[CRIU] AUFS Support in CRIU

Mon Aug 18 09:43:52 PDT 2014

On Mon, Aug 18, 2014 at 3:03 AM, Pavel Emelyanov <xemul at parallels.com>
wrote:

> On 08/16/2014 02:12 AM, Saied Kazemi wrote:
>
> >     > No, we cannot use mnt_id because it's uninitialized (-1).  Even if
> it were initialized, I
> >     > am not sure mnt_id alone would suffice to identify AUFS pathnames
> that should be replaced.
> >
> >     It's uninitialized, because CRIU hasn't read one in. I mean -- if we
> look at the fdinfo
> >     data of a file opened on AUFS, would the mnt_id value be the one
> from AUFS mount, or from
> >     the underlying FS mount?
> >
> >
> > I get -1 because my system, a vanilla Ubuntu 14.04 (kernel 3.13.0), does
> not have mnt_id in fdinfo.
> > So it's not safe to rely on mnt_id.
>
> BTW, you might have problems dumping Docker containers w/o that patch --
> this
> field is required to properly resolve multiple mount namespaces if they
> are met
> in a container.
>

Yes, this can become an issue if/when we start using containers with
multiple mount namespaces.

>
>
> > You would see /etc/hosts, which is correct.
> >
> > # ls -l /proc/16958/fd
> > total 0
> > lr-x------ 1 root root 64 Aug 15 14:08 0 -> pipe:[96434]
> > l-wx------ 1 root root 64 Aug 15 14:08 1 -> pipe:[96435]
> > l-wx------ 1 root root 64 Aug 15 14:08 2 -> pipe:[96436]
> > lr-x------ 1 root root 64 Aug 15 14:08 3 -> /etc/hosts
> >
> >
> >
> >
> >     And another thing -- if we do
> open("/proc/pid/map_files/<something>") what would we see in the
> >     newly appeared /proc/pid/fd/$fd ?
> >
> >     If /proc/pid/fd reveals "correct" paths, i.e. the /etc/hosts one,
> while /proc/pid/map_files/ show
> >     "spoiled" paths, i.e. -- the ones from branches, then this is a
> kernel bug -- both directories
> >     should behave the same way.
> >
> >
> > You would see the correct path, /etc/hosts.

GIVEN REQUEST =>
Can you print, word for word, the stretch of the AUFS support thread that starts with the words containing "On Mon, Aug" and ends with "should be replaced."?

RECORD EXTRACTS =>
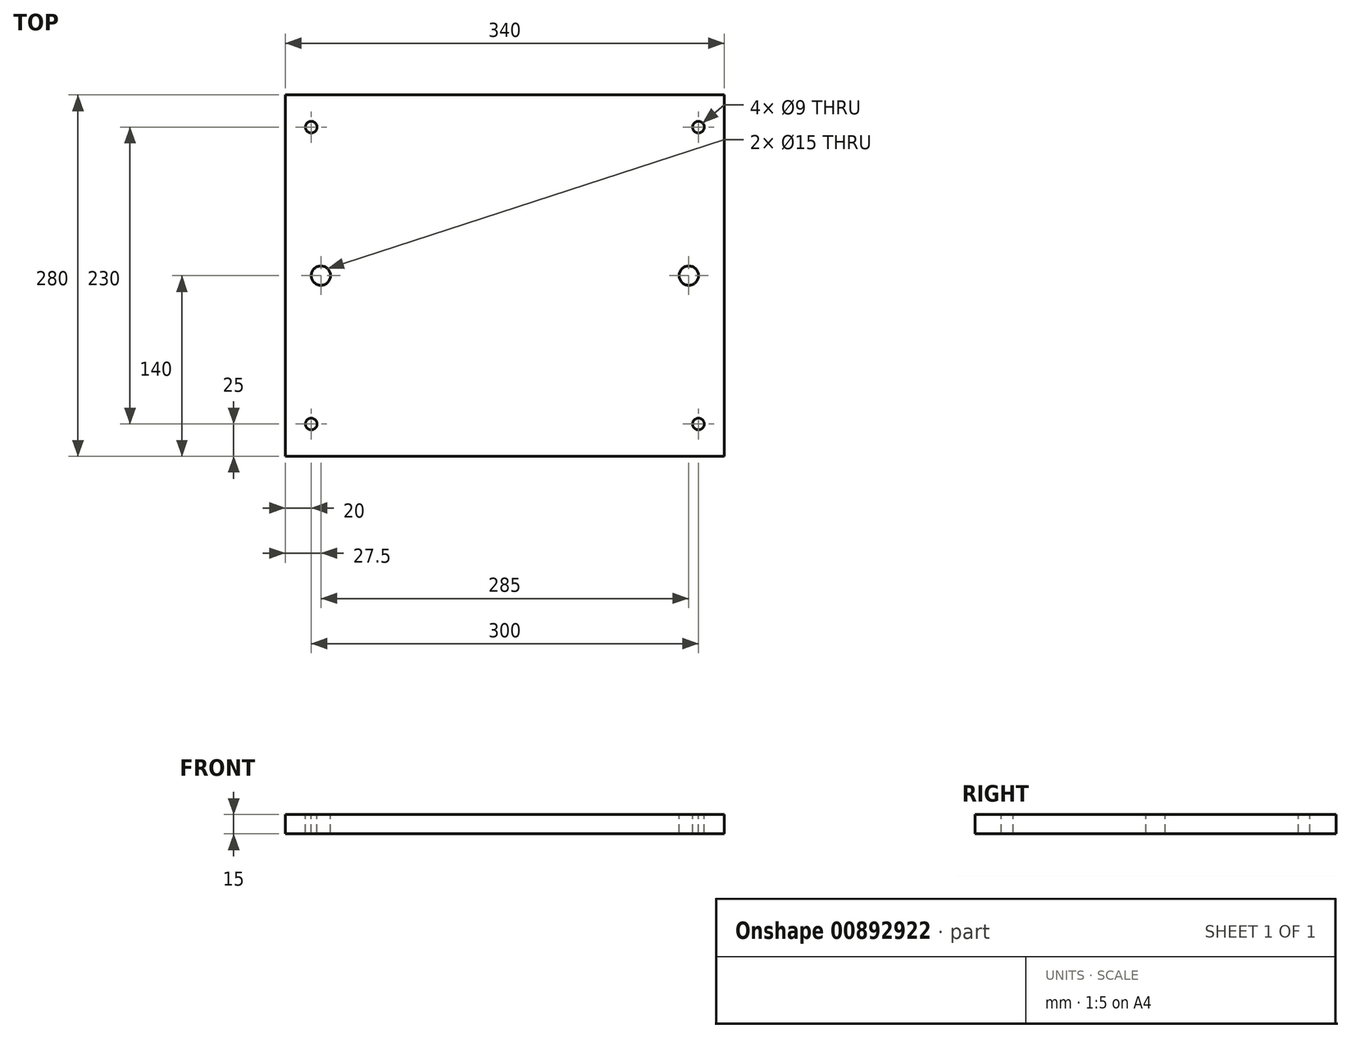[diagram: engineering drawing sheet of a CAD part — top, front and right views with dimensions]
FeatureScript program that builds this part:
annotation { "Feature Type Name" : "Feature", "Feature Type Description" : "" }
export const myFeature = defineFeature(function(context is Context, id is Id, definition is map)
    precondition{}
    {
        {
            var Q0;
            Q0=qCreatedBy(makeId("Top.planeOp"),FACE);
            var sketch = newSketch(context, id + "F0", { "sketchPlane" : qUnion([Q0])});
            skLineSegment(sketch, "E0.bottom", {"start": v(-170, 140) * mm, "end": v(170, 140) * mm});
            skLineSegment(sketch, "E0.top", {"start": v(-170, -140) * mm, "end": v(170, -140) * mm});
            skLineSegment(sketch, "E0.left", {"start": v(-170, 140) * mm, "end": v(-170, -140) * mm});
            skLineSegment(sketch, "E0.right", {"start": v(170, 140) * mm, "end": v(170, -140) * mm});
            skSolve(sketch);
        }
        {
            var Q0;
            Q0 = qSketchRegion(id + "F0", true);
            extrude(context, id + "F1", {"entities" : qUnion([Q0]), "depth" : 15 * mm, "offsetDistance" : 25 * mm});
        }
        {
            var Q0;
            Q0=makeQuery(id+"F1.opExtrude","CAP_FACE",FACE,{"disambiguationData":[OSD([sQuery(id+"F0.wireOp",EDGE,"E0.bottom"),sQuery(id+"F0.wireOp",EDGE,"E0.top"),sQuery(id+"F0.wireOp",EDGE,"E0.left"),sQuery(id+"F0.wireOp",EDGE,"E0.right")])],"isStart":false});
            var sketch = newSketch(context, id + "F2", { "sketchPlane" : qUnion([Q0])});
            skLineSegment(sketch, "E1", {"start": v(0, 140) * mm, "end": v(0, -140) * mm, "construction": true});
            skLineSegment(sketch, "E2", {"start": v(-170, 57.5) * mm, "end": v(170, 57.5) * mm, "construction": true});
            skLineSegment(sketch, "E3", {"start": v(-170, -57.5) * mm, "end": v(170, -57.5) * mm, "construction": true});
            skLineSegment(sketch, "E4", {"start": v(-150, 140) * mm, "end": v(-150, -140) * mm, "construction": true});
            skLineSegment(sketch, "E5", {"start": v(150, 140) * mm, "end": v(150, -140) * mm, "construction": true});
            skPoint(sketch, "E6", {"position": v(-150, -115) * mm});
            skPoint(sketch, "E7", {"position": v(-150, 115) * mm});
            skLineSegment(sketch, "E8", {"start": v(142.5, 0) * mm, "end": v(-142.5, 0) * mm, "construction": true});
            skPoint(sketch, "E9.MirrorP", {"position": v(150, -115) * mm});
            skPoint(sketch, "E10.MirrorP", {"position": v(150, 115) * mm});
            skPoint(sketch, "E11", {"position": v(-142.5, 0) * mm});
            skPoint(sketch, "E12", {"position": v(142.5, 0) * mm});
            skPoint(sketch, "E13", {"position": v(-150, 0) * mm});
            skSolve(sketch);
        }
        {
            var Q0;
            Q0=sQuery(id+"F2.wireOp",VERTEX,"E7");
            var Q1;
            Q1=sQuery(id+"F2.wireOp",VERTEX,"E6");
            var Q2;
            Q2=sQuery(id+"F2.wireOp",VERTEX,"E9.MirrorP");
            var Q3;
            Q3=sQuery(id+"F2.wireOp",VERTEX,"E10.MirrorP");
            var Q4;
            Q4=makeQuery(id+"F1.opExtrude","SWEPT_BODY",BODY,{"disambiguationData":[OSD([sQuery(id+"F0.wireOp",EDGE,"E0.bottom"),sQuery(id+"F0.wireOp",EDGE,"E0.top"),sQuery(id+"F0.wireOp",EDGE,"E0.left"),sQuery(id+"F0.wireOp",EDGE,"E0.right")])]});
            hole(context, id + "F3", {"style" : HoleStyle.SIMPLE, "endStyle" : HoleEndStyle.THROUGH, "holeDiameter" : 9 * mm, "majorDiameter" : 5 * mm, "isTappedThrough" : true, "tappedDepth" : 12.7 * mm, "tapClearance" : 3, "locations" : qUnion([Q0, Q1, Q2, Q3]), "scope" : qUnion([Q4])});
        }
        {
            var Q0;
            Q0=sQuery(id+"F2.wireOp",VERTEX,"E12");
            var Q1;
            Q1=sQuery(id+"F2.wireOp",VERTEX,"E11");
            var Q2;
            Q2=makeQuery(id+"F1.opExtrude","SWEPT_BODY",BODY,{"disambiguationData":[OSD([sQuery(id+"F0.wireOp",EDGE,"E0.bottom"),sQuery(id+"F0.wireOp",EDGE,"E0.top"),sQuery(id+"F0.wireOp",EDGE,"E0.left"),sQuery(id+"F0.wireOp",EDGE,"E0.right")])]});
            hole(context, id + "F4", {"style" : HoleStyle.SIMPLE, "endStyle" : HoleEndStyle.THROUGH, "holeDiameter" : 15 * mm, "majorDiameter" : 5 * mm, "isTappedThrough" : true, "tappedDepth" : 12.7 * mm, "tapClearance" : 3, "locations" : qUnion([Q0, Q1]), "scope" : qUnion([Q2])});
        }
    });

RESPONSE TO THE TASK =>
On Mon, Aug 18, 2014 at 3:03 AM, Pavel Emelyanov <xemul at parallels.com>
wrote:

> On 08/16/2014 02:12 AM, Saied Kazemi wrote:
>
> >     > No, we cannot use mnt_id because it's uninitialized (-1).  Even if
> it were initialized, I
> >     > am not sure mnt_id alone would suffice to identify AUFS pathnames
> that should be replaced.